# SUPPLIED MATERIAL:

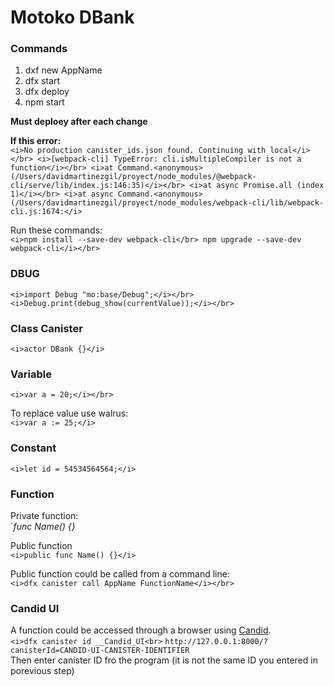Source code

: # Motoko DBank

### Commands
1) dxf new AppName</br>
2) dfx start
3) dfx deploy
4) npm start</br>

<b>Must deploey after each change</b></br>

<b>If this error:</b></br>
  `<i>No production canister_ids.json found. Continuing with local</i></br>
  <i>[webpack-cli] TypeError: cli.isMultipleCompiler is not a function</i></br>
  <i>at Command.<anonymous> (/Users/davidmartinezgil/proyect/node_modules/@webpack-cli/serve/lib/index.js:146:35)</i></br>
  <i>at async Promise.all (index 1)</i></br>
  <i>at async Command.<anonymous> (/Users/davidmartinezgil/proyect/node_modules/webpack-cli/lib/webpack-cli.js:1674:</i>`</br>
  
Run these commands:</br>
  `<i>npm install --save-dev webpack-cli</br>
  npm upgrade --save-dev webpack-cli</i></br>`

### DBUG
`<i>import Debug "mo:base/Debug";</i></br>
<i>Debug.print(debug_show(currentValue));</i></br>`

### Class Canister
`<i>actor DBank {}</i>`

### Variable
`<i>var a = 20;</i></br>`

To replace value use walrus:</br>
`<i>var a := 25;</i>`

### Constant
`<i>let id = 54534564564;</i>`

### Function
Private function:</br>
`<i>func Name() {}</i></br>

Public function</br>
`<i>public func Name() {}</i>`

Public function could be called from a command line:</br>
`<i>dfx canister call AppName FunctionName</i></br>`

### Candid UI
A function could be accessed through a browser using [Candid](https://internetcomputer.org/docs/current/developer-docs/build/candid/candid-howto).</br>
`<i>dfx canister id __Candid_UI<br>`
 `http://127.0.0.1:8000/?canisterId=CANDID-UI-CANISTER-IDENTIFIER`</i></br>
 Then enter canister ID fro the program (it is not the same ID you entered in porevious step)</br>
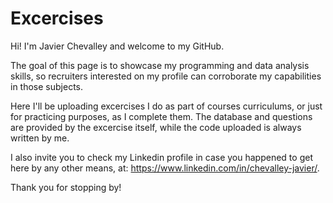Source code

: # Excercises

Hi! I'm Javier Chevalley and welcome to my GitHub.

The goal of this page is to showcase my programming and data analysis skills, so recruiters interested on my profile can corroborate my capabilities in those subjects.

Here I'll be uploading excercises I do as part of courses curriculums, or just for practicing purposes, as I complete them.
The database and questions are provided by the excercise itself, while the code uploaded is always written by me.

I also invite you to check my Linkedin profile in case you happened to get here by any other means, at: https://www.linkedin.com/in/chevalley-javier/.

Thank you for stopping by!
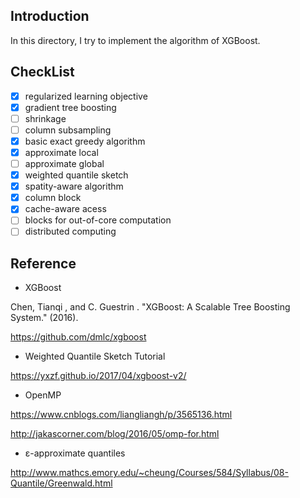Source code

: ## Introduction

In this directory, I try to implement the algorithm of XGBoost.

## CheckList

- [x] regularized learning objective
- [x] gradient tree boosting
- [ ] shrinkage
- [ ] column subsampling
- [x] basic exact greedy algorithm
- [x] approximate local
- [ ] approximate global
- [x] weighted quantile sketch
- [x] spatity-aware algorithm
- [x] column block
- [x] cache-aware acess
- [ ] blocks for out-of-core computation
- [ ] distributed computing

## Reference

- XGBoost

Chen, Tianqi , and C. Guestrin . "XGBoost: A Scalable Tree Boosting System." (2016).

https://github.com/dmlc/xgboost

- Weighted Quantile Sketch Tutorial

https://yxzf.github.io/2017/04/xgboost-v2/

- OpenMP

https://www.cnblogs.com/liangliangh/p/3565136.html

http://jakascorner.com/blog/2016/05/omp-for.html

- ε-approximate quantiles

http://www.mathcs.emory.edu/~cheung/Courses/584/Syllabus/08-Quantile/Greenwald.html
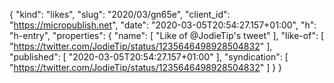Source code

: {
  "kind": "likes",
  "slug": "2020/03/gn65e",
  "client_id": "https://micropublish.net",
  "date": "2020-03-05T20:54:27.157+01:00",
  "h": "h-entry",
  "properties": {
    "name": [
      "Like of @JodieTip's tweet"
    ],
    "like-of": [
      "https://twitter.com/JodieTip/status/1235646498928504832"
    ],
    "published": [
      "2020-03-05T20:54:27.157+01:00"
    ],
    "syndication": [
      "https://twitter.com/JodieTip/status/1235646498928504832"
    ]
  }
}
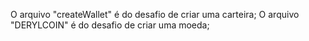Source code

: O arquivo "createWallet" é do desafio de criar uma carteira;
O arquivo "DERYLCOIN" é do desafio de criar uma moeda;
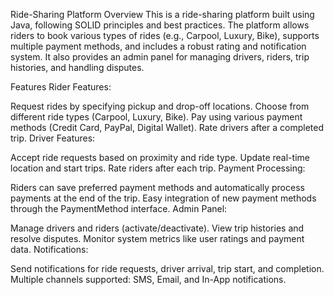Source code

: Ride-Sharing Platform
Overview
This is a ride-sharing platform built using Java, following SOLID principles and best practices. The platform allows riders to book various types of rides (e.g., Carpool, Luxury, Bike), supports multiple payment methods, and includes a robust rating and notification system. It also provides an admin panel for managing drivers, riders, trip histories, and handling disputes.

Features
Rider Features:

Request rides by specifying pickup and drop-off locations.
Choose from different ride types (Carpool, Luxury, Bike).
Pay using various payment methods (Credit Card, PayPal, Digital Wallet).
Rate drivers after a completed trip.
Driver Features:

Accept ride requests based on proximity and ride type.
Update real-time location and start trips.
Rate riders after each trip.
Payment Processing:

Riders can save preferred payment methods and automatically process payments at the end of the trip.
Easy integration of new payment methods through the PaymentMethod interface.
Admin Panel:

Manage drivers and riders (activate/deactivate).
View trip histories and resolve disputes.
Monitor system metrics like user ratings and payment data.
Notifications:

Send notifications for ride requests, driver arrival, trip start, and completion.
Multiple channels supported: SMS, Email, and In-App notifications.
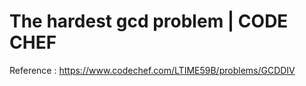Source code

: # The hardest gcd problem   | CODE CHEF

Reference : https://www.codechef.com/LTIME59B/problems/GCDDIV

# ACTION ITEM:
Rewrite as a numbered list the lines starting with the line containing "# Motoko DBank" and going on through the line containing "<b>Must deploey after each change</b></br>", leaving out the blank lines.

# RESPONSE:
1. : # Motoko DBank
2. ### Commands
3. 1) dxf new AppName</br>
4. 2) dfx start
5. 3) dfx deploy
6. 4) npm start</br>
7. <b>Must deploey after each change</b></br>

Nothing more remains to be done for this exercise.